I'm sure TD is open to revising FM's, but you need to provide or cite quantifiable data. Just saying "X turns too well..." doesn't help much unless you've actually flown in the type

German tests of Russian aircraft can be prone to bias: The pilot might not have used the correct settings, the plane may have been a war-weary example with reduced performance, or some top brass fudged things for propaganda, etc. Russian tests of their own aircraft are also biased for similar reasons, but in the other direction. A "reasonable compromise" between all sources might be necessary to make the best FM.
TD have no affiliation with any one country (they are an international volunteer group). Besides, I think Il-2 has a bigger market in the US anyway, so I doubt there's a pandering to Ruskies only.

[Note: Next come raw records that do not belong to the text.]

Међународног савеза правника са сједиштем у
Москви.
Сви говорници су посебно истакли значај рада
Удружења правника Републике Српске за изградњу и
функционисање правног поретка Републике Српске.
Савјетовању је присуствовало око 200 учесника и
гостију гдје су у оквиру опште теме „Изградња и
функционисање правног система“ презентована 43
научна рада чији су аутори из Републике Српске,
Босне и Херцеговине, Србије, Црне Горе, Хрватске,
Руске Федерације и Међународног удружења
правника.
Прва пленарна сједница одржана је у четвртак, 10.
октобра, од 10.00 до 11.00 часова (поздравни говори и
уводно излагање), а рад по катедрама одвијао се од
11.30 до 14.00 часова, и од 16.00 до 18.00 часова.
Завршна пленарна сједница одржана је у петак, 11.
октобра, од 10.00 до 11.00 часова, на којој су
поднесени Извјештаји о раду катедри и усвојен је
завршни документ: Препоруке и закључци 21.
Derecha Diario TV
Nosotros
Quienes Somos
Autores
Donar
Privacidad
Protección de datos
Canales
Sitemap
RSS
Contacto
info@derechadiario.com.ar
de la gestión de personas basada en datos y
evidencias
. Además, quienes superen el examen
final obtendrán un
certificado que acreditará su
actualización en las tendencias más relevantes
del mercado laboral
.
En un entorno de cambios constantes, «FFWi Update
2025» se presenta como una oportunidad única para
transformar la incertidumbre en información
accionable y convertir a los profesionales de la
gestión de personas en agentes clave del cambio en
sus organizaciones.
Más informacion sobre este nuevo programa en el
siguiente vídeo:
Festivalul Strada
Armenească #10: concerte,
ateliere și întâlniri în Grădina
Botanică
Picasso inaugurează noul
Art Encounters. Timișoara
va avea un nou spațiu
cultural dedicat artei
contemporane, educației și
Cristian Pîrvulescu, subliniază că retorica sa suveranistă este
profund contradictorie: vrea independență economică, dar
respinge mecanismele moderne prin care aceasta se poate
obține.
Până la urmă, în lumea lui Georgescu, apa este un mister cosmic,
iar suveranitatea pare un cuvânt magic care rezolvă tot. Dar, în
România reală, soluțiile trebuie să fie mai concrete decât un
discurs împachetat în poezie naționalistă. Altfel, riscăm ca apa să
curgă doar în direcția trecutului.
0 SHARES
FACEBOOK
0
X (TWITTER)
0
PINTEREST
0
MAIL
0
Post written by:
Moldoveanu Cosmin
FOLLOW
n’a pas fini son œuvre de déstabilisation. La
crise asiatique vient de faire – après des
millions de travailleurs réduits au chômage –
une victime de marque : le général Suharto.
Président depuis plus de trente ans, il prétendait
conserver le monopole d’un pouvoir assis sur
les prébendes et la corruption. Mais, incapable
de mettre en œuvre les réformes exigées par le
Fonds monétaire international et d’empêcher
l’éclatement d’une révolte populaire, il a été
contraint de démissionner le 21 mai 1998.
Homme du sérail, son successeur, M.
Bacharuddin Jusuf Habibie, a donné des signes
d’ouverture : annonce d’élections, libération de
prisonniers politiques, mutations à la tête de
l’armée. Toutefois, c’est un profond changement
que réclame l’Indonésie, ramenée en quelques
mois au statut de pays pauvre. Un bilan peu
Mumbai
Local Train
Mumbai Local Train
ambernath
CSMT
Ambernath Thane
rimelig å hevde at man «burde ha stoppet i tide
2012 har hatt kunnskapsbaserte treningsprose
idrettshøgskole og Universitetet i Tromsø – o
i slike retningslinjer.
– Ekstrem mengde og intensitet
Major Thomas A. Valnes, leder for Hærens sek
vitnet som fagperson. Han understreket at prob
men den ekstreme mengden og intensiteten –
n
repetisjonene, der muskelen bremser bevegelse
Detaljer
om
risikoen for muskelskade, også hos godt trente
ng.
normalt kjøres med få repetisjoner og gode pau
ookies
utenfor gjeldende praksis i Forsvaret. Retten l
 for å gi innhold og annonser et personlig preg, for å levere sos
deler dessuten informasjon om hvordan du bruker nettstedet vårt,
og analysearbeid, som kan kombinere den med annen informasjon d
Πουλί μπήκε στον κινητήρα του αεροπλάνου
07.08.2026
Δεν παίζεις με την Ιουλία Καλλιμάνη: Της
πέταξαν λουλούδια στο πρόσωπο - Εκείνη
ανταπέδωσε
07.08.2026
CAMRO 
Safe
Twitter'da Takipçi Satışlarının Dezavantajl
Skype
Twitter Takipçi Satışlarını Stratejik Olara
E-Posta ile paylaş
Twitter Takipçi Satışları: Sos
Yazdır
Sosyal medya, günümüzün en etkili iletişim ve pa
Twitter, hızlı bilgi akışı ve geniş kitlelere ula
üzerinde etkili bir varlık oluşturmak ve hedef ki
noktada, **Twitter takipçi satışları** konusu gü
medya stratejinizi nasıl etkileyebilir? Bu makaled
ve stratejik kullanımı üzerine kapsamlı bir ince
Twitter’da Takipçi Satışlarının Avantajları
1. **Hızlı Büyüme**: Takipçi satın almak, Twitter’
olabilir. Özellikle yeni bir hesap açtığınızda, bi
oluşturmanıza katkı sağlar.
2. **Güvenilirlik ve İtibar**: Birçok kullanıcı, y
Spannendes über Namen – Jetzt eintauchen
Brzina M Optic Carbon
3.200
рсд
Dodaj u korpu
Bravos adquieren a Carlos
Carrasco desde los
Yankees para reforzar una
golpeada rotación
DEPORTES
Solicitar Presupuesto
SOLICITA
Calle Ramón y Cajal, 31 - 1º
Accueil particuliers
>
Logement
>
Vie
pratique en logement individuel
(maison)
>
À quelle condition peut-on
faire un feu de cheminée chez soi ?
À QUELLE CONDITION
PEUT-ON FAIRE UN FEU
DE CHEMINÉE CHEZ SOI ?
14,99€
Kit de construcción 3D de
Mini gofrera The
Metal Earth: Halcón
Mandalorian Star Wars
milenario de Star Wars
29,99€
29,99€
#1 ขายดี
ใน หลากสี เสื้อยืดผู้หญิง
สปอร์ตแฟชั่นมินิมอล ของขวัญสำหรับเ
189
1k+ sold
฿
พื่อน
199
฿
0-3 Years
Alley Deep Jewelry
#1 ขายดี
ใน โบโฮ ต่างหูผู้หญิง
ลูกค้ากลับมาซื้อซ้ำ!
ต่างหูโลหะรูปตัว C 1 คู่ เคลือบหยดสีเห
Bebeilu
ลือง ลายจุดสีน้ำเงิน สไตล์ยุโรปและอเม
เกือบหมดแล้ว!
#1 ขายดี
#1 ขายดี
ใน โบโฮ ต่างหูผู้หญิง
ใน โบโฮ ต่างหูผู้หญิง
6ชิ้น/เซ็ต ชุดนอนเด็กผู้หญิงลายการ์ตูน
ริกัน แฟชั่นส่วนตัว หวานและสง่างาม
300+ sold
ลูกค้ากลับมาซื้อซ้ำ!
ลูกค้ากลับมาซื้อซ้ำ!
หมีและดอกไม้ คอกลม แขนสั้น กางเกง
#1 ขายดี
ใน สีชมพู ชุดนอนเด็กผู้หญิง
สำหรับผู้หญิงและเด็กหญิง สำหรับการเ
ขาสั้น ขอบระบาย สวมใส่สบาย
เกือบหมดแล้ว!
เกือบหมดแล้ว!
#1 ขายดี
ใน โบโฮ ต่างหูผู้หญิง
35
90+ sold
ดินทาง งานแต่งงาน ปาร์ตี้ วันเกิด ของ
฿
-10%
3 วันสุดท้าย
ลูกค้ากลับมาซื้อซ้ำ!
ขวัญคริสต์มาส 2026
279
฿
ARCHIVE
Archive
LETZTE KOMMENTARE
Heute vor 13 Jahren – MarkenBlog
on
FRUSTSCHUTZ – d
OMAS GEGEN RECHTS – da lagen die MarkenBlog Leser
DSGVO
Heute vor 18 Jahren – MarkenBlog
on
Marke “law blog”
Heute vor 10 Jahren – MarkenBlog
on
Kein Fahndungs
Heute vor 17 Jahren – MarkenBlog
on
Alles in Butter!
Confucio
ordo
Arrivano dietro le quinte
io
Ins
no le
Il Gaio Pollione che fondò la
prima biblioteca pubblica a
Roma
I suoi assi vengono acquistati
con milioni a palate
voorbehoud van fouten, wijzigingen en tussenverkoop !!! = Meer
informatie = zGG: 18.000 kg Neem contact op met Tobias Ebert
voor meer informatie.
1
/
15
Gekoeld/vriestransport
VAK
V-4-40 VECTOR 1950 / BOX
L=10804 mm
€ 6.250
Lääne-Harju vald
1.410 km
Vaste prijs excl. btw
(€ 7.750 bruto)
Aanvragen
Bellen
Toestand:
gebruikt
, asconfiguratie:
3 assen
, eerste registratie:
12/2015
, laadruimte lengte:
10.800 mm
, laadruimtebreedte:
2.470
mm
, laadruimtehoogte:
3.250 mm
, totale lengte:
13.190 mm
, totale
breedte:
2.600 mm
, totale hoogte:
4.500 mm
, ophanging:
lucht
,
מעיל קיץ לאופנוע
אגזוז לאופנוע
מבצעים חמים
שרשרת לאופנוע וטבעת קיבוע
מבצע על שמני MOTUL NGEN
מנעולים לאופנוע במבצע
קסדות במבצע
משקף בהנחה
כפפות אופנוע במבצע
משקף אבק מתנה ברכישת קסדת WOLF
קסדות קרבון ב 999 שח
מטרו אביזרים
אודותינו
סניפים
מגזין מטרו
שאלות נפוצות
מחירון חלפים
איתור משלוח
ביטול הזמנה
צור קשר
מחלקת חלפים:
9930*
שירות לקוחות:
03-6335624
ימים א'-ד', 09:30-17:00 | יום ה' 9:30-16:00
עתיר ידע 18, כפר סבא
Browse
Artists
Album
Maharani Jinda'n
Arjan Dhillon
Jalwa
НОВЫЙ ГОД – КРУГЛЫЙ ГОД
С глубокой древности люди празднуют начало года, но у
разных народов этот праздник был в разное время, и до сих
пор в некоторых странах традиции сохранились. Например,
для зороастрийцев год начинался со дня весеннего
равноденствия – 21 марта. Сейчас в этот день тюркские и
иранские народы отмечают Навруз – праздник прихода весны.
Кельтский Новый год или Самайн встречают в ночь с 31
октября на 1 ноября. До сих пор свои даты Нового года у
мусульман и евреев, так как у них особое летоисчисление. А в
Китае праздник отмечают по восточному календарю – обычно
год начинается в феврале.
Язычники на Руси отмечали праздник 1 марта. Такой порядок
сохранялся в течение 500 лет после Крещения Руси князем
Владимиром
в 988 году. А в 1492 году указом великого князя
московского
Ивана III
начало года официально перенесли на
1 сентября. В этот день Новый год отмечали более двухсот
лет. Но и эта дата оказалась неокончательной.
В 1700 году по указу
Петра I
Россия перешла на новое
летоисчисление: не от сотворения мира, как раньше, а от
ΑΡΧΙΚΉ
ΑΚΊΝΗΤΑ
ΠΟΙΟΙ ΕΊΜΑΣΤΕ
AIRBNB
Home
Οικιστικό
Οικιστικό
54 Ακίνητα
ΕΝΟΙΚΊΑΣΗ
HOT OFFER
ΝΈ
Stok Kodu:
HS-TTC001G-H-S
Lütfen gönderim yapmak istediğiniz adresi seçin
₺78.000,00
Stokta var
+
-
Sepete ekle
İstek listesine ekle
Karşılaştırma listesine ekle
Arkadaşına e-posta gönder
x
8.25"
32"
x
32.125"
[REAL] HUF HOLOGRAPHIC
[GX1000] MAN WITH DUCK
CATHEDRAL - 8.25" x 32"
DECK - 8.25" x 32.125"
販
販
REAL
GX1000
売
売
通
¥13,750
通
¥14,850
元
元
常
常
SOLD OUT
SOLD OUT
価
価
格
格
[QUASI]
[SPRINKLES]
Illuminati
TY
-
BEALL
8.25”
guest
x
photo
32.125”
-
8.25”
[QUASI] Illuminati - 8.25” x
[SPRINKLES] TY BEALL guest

Also, on the topic of engine reliability: you need to apply this to all aircraft in some form or another. Yaks weren't the only planes with problems. Every engine has to have the potential to suddenly fail (but some more than others).
As for levers, you're never going to see that in Il-2. It's just too much work to apply the same standard for all planes. That's why CloD was released.
Finally, it's important to consider skill and tactics. Now, I'm sure you're all great fliers, but on the Eastern Front, the Russians generally lacked pilot training, discipline, and skill, and didn't use the best tactics, at least at the start. Online, if the team is balanced numerically, I find that on average the skill levels are quite similar. However, there are no tactics employed, and everyone is gunning it out, lone-wolf style. This type of environment is better for Russian aircraft. By using historical situations and tactics, the picture changes.